Evliyânın büyüklerinden. İsmi Mîrim Halvetî'dir. Ahî Mîrim de denilir. Herî (Hirat) şehri kasabalarından Kilbâd'da doğdu. Doğum târihi bilinmemektedir. Herî ve Şirvan'da yaşadı. 1409 (H.812) senesinde Kırşehir'de vefât etti. Vefât zamanları Karamanoğlu Mehmed Beyin o bölgeye hükmettiği târihlere rastlamaktadır. Başka bir rivâyette Herat civârındaKazerkân kasabasında vefât ettiği bildirilmektedir.
Mîrim Halvetî Şirvan ve Herat'ta ilim tahsîl etti. Tîmûr Han zamânında Anadolu'ya gelip Kırşehir'e yerleşti. Kendisine Ahî denilmesine sebeb Ahî Evrân oğullarından olması yüzündendir. Kırşehir'e geldiğinde burası hoşuna gidip; "Külâbâd'dan çıktık ise Gülâbâd'a geldik." buyurdu.
Mîrim Halvetî hazretlerinin hak yolunun büyükleri arasına girişi şöyle anlatılır:
İlk zamanlarında şiirler ve kasîdeler söylerdi. Zamânın sultanlarından birine bir kasîde yazdı. Huzûruna gidip yazdığı kasîdeyi okudu. Kibirli, gururlu sultan kasîdeyi beğenmedi. Bunun üzerine Mîrim Halvetî çok üzüldü ve yaptığı bu işe tövbe etti. O gece rüyâsında âlemlerin efendisi Peygamber efendimizi gördü. O zaman, önceleri, Peygamber efendimizi medheden bir kasîde yazdığını hatırladı ve bunu hürmetle efendimize okudu. Bunun üzerine Peygamber efendimiz; "Mîrim Halvetî gel sana bir hediye verelim." buyurdular. Sonra Efendimiz oturdukları yerden bir avuç toprak alıp; "Bu kimyâdır. Sakın gaflette olma." buyurup onun eline verdiler. Mîrim Halvetî sabahleyin uyandıkta o toprağı elinde buldu. Sarrafa götürdüğünde onun hâlis altın olduğunu anladı.

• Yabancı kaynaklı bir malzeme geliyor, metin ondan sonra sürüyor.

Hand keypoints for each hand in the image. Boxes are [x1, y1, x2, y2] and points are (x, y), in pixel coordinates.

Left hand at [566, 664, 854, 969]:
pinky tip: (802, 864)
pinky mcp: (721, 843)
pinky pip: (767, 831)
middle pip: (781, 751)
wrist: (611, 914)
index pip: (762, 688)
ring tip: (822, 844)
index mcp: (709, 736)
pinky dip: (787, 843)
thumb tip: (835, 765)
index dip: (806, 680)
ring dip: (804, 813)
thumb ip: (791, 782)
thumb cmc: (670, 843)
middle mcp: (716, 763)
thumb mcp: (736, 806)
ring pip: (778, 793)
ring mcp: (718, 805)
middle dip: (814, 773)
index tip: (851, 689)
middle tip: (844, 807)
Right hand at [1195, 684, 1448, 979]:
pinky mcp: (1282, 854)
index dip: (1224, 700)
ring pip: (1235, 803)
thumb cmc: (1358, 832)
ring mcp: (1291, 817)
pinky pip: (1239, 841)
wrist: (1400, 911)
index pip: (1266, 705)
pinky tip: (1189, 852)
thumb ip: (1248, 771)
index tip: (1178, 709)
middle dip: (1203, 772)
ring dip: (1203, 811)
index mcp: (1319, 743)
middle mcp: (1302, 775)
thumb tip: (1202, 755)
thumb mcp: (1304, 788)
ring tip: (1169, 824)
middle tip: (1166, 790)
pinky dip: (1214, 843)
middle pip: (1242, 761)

Mîrim Halvetî, Halvetî büyüklerinden Ömer Halvetî'nin sohbetine katıldı ve nefsiyle uzun seneler mücâdele edip, ıslâha çalıştı. Netîcede hocasından icâzet, diploma aldı. İnsanlara güzel ahlâkı öğretmekle vazîfelendirildi.

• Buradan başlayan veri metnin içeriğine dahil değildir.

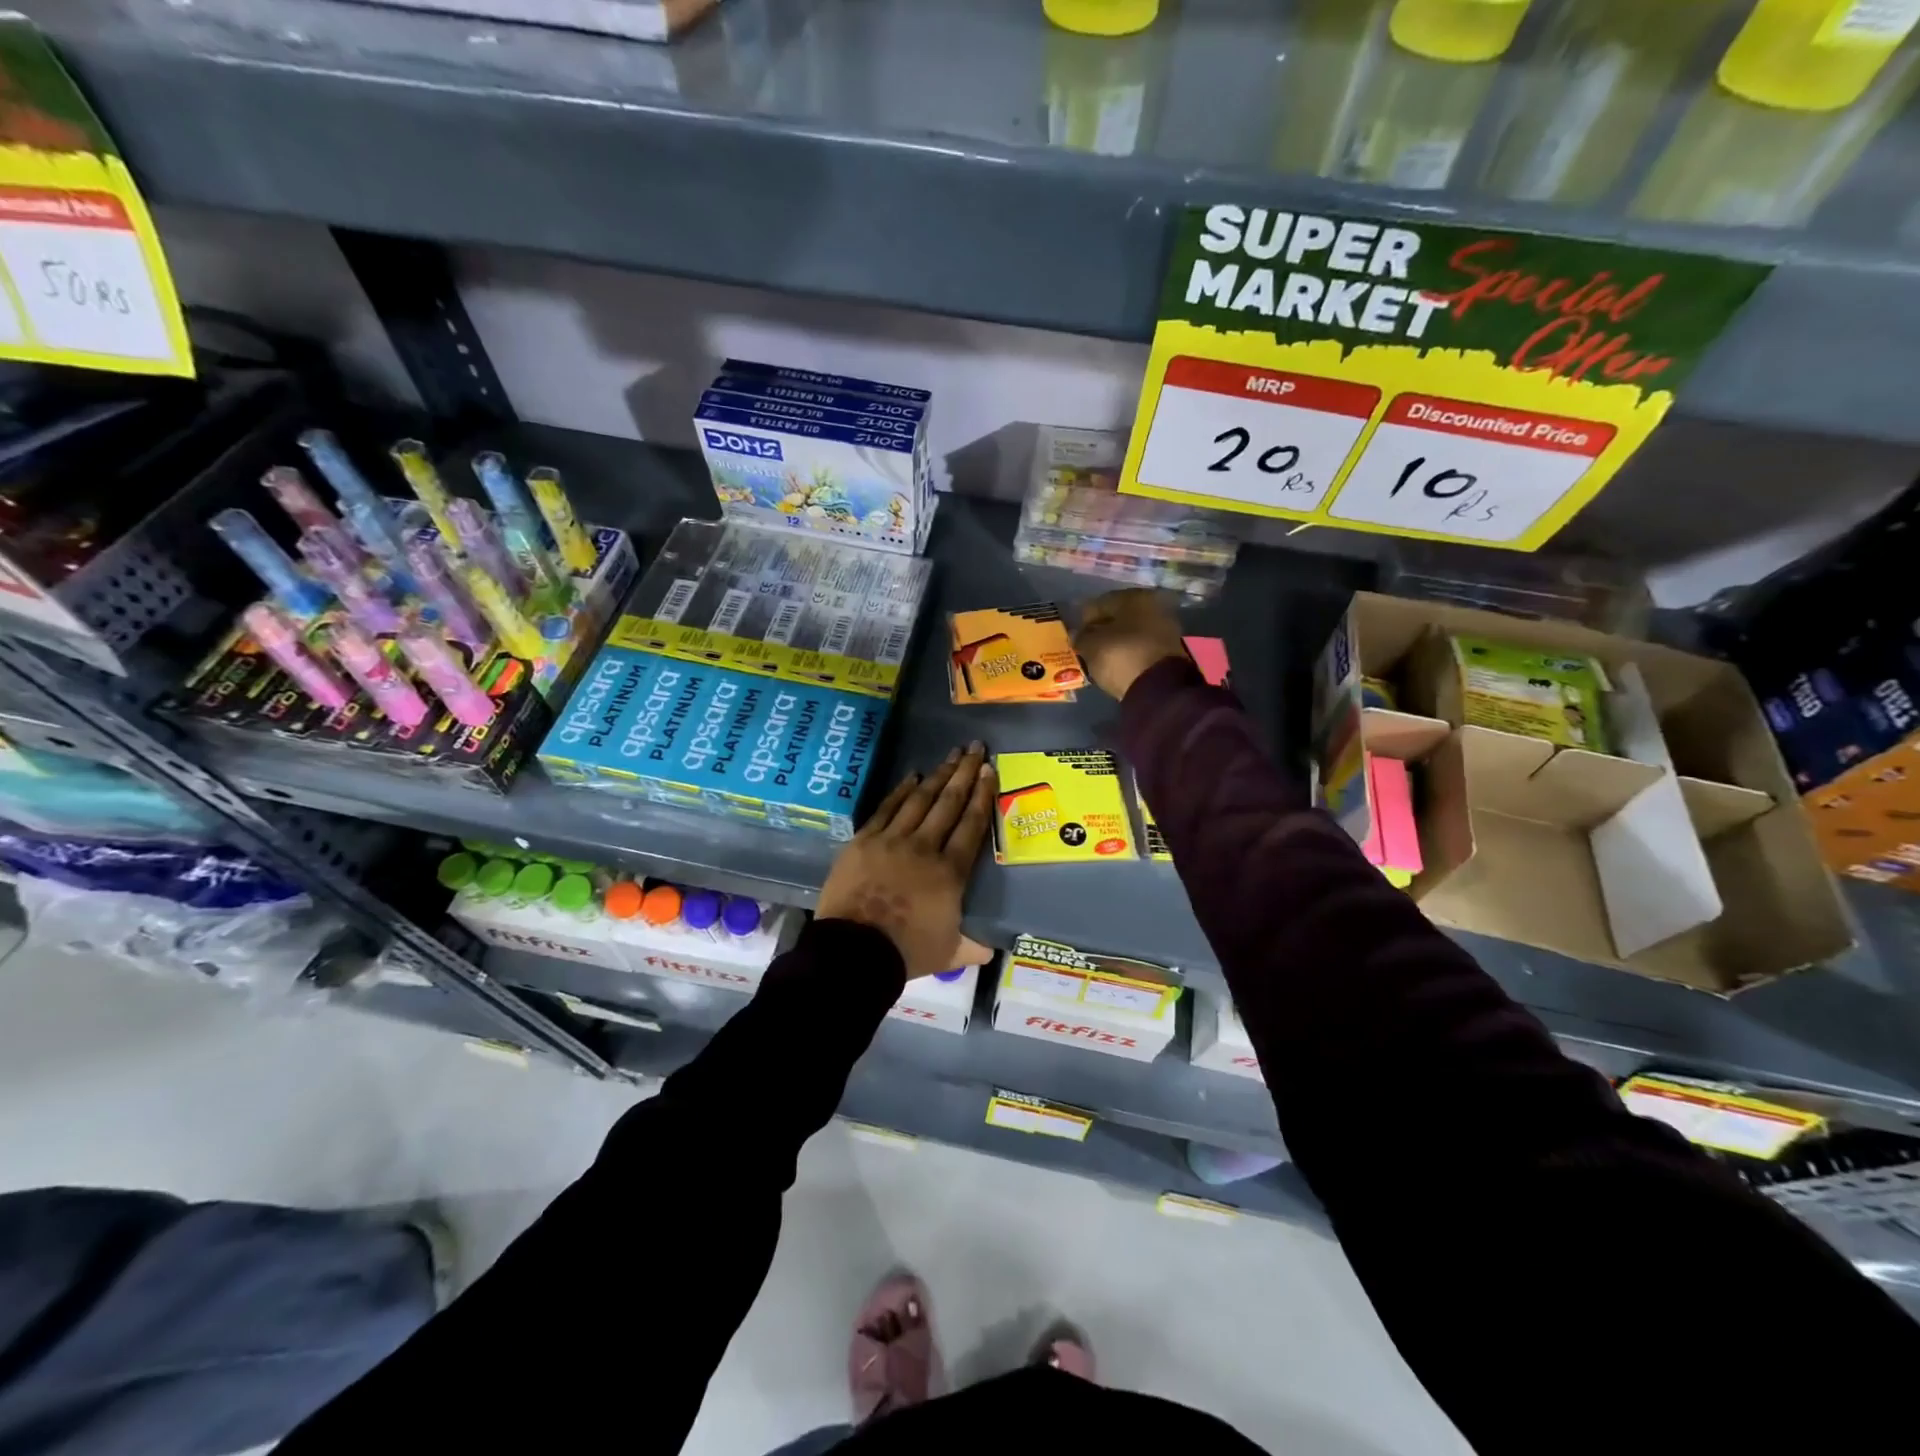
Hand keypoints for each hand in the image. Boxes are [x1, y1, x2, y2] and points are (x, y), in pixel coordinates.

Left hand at [817, 743, 995, 979]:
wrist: (854, 952)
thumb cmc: (906, 952)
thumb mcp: (949, 953)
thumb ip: (972, 946)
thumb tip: (991, 949)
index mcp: (950, 872)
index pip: (972, 825)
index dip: (982, 795)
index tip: (989, 770)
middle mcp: (925, 847)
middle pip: (949, 803)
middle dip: (964, 772)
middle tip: (974, 747)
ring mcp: (892, 840)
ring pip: (920, 800)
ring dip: (938, 775)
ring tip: (950, 755)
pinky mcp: (864, 841)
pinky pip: (887, 808)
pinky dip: (901, 790)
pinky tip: (912, 776)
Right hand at [1073, 589, 1187, 700]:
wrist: (1159, 687)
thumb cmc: (1121, 656)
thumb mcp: (1091, 645)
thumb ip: (1081, 636)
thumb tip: (1080, 634)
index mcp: (1133, 596)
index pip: (1099, 603)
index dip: (1083, 620)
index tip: (1074, 636)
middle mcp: (1153, 605)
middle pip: (1118, 616)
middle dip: (1102, 630)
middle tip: (1086, 645)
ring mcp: (1165, 627)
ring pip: (1130, 631)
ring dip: (1115, 641)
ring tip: (1100, 657)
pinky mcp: (1170, 650)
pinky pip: (1140, 646)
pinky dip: (1128, 652)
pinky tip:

Mîrim Halvetî hocasının vefâtından sonra ona bir türbe yaptı. AyrıcaTebriz'de dergâhlar inşâ etti.Kırşehir'e geldiklerinde ise dergâh ve mescid yaptırdı.
Mîrim Halvetî'nin Ebû Tâlib adında bir talebesi vardı. İlmiyle amel eden biri olup, güzel huylu olgun idi. LâkinVahdet-i vücûdu inkâr ederdi. Bir gün yanına Mîrim Halvetî hazretleri geldi ve ona; "Evlâdım! Sen taleb, istek yolunu bilmezsin. Zâhidle, dünyâya düşkün olmayanla kalıp ilâhî aşk ve irfâna kavuşmaya çalışmazsın." buyurdu ve kulağına eğilip bir kerre; "Yâ Allah!" diye seslendi. Hemen o dakika Ebû Tâlib kendinden geçip yere düştü. Sonra aklı başına geldi ve Mîrim Halvetî hazretlerine; "Efendim! Şimdi kalbim açıldı.İlâhî aşkı tattım. Lâkin bunu kırk senedir özlüyordum." dedi.
Hikmetli sözleriyle insanları irşâd etti, doğru yolu gösterdi. Bir gün sevdiklerine; "Hak yolunun yolcusu gönlünü âhirete vermeli, dünyâlıklara kapılmamalıdır. Bir olan Allahü teâlâya bağlanmalı, başka şeylere heves etmemelidir." buyurdu.
Çok talebe yetiştirdi. Talebelerinin en meşhurları; Pîr Ebû Tâlib, Pîr Tevekkül, Amr Rabbânî ve İzzüddîn'dir.